Iowa is one of several states to file consumer lawsuits today against Standard & Poor’s Ratings Services. Attorney General Tom Miller alleges the financial ratings company misrepresented its investment analysis services leading up to the economic crash in 2007 and 2008.
“In numerous instances — including their code of conduct — Standard and Poor’s clearly and specifically represented that the ratings that they would make would be independent, impartial and not be affected by business considerations in an way, shape or form,” Miller says.
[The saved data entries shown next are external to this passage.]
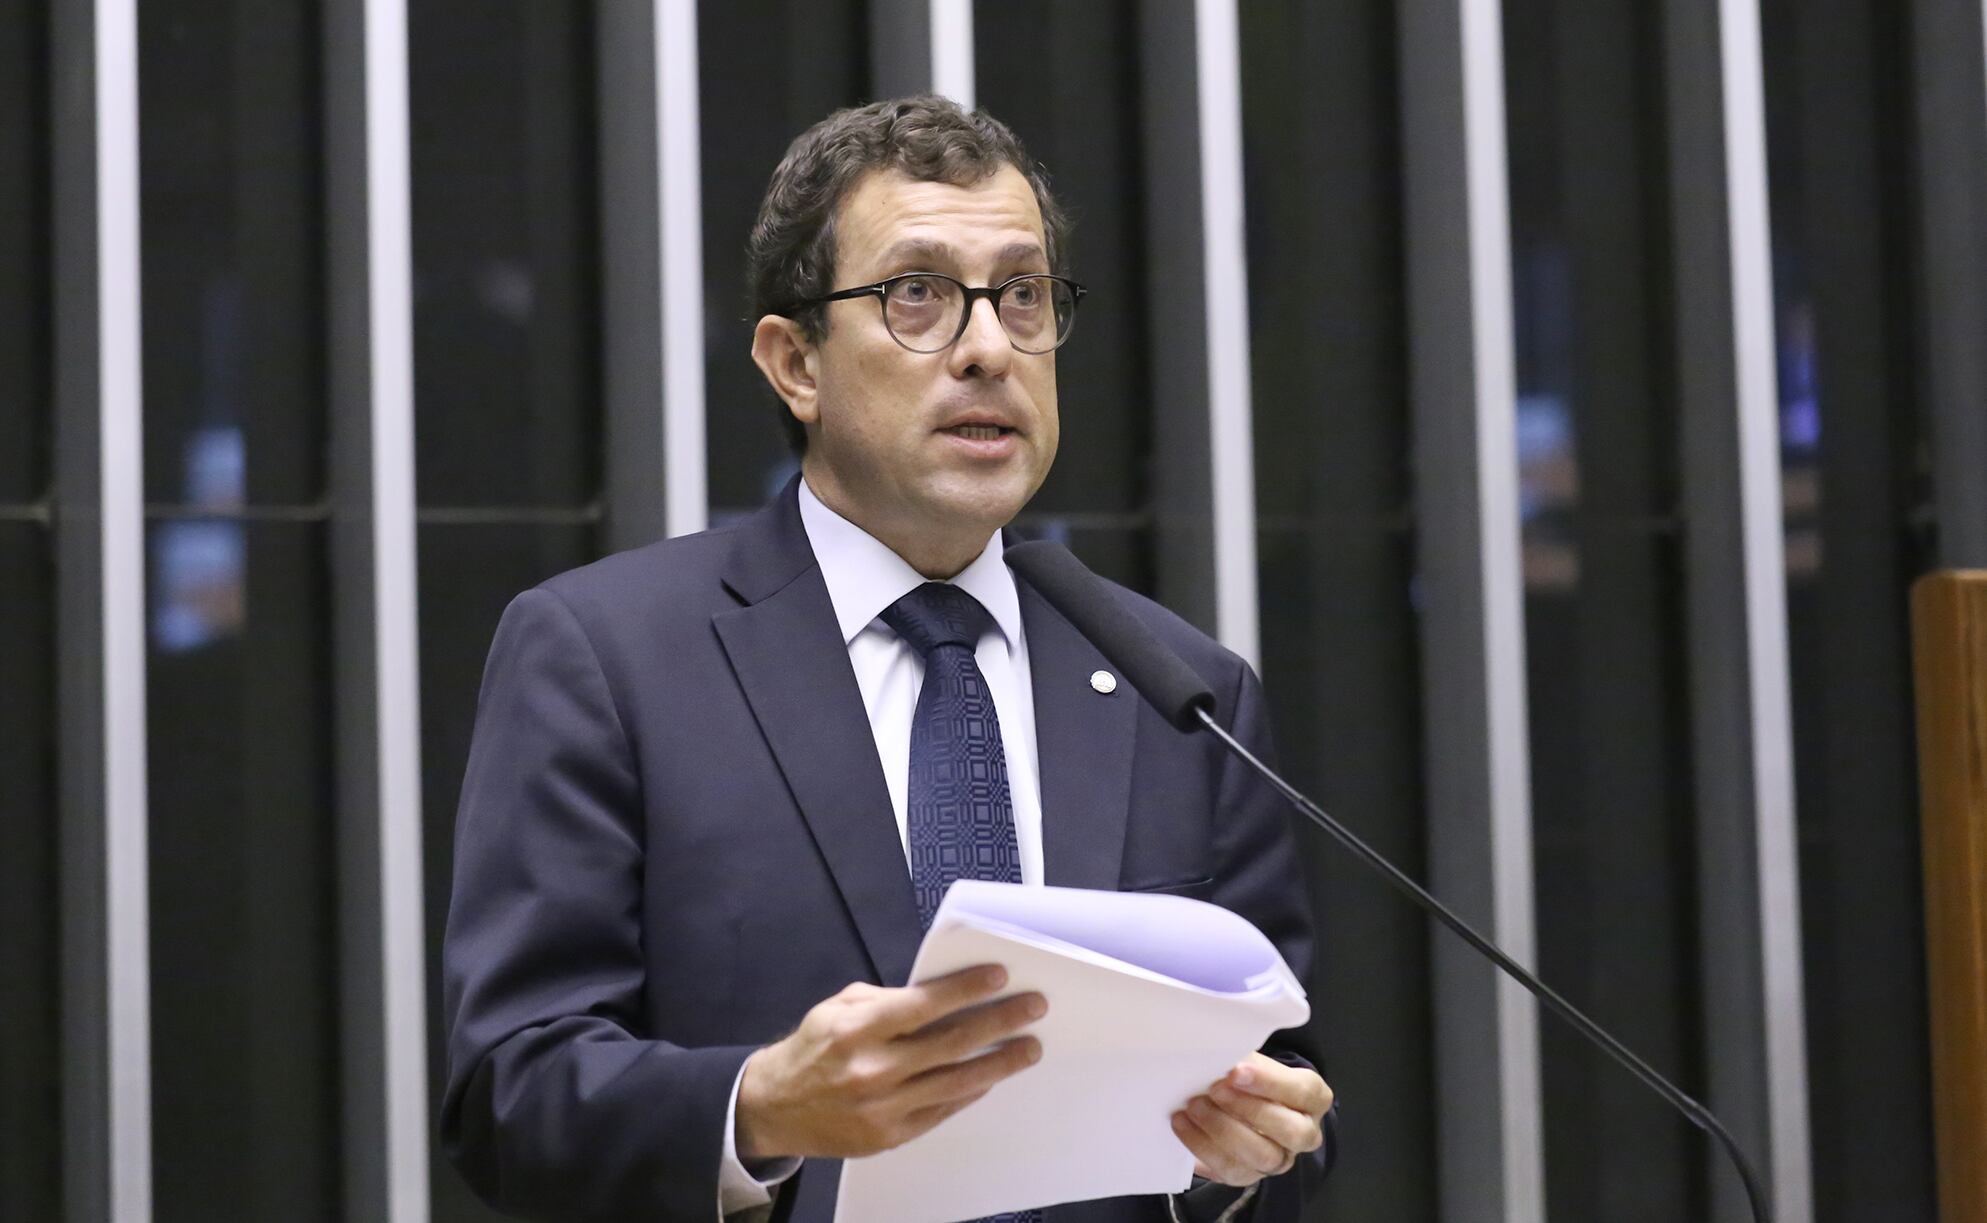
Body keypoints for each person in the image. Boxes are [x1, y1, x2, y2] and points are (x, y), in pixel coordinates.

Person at [441, 95, 1336, 1223]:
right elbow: (511, 1094)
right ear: (795, 363)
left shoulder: (1179, 688)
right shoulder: (608, 657)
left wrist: (1241, 1156)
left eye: (1022, 294)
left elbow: (1286, 1089)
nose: (987, 347)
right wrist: (758, 1106)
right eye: (916, 293)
“And we accuse them in our lawsuit of a misrepresentation under the Iowa Consumer Fraud Act concerning that reputation.” Miller alleges the company began giving false higher ratings to investment banks beginning in 2001 in an attempt to make more profit.
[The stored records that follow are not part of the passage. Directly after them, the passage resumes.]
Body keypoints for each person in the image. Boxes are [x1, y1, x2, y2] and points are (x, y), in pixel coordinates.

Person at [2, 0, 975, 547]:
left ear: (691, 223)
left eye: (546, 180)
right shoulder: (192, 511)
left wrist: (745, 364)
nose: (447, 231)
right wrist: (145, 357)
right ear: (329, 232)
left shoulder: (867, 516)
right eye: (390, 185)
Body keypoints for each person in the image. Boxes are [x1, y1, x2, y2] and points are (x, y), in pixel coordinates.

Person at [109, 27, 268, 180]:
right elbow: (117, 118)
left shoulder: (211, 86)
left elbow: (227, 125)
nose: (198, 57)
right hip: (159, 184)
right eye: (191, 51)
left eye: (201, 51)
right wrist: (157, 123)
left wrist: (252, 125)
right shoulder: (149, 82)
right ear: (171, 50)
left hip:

“They were concerned that if they had a more rigorous rating of the bonds, they would lose the business of the issuers to other rating agencies,” Miller says. The lawsuit asks for several things.
“We seek an injunction to stop this from ever happening again. We’re also going to pursue the idea, the objective of a monitor, also to ensure that it never happens again,” Miller explains. “We will seek civil penalties, significant civil penalties for the alleged violations. And also, we will seek disgorgement of their profits from these bonds and securities that they rated the fees for them.”
Miller says Iowans could have been impacted by S&P’s actions in a variety of ways. “Potentially in their pension plans and 4-0-1-K’s, there could have been an affect. At the larger level — at the macro level — we alleged that if Standard and Poor’s had not given the Triple-A rating to the large group that they did, many of the significant consequences would not have taken place,” Miller says.
Iowa is part of a group of 15 states that are filing lawsuits against the ratings firm. Miller says they are still trying to figure the amount of profits Standard & Poor’s allegedly made from the false ratings.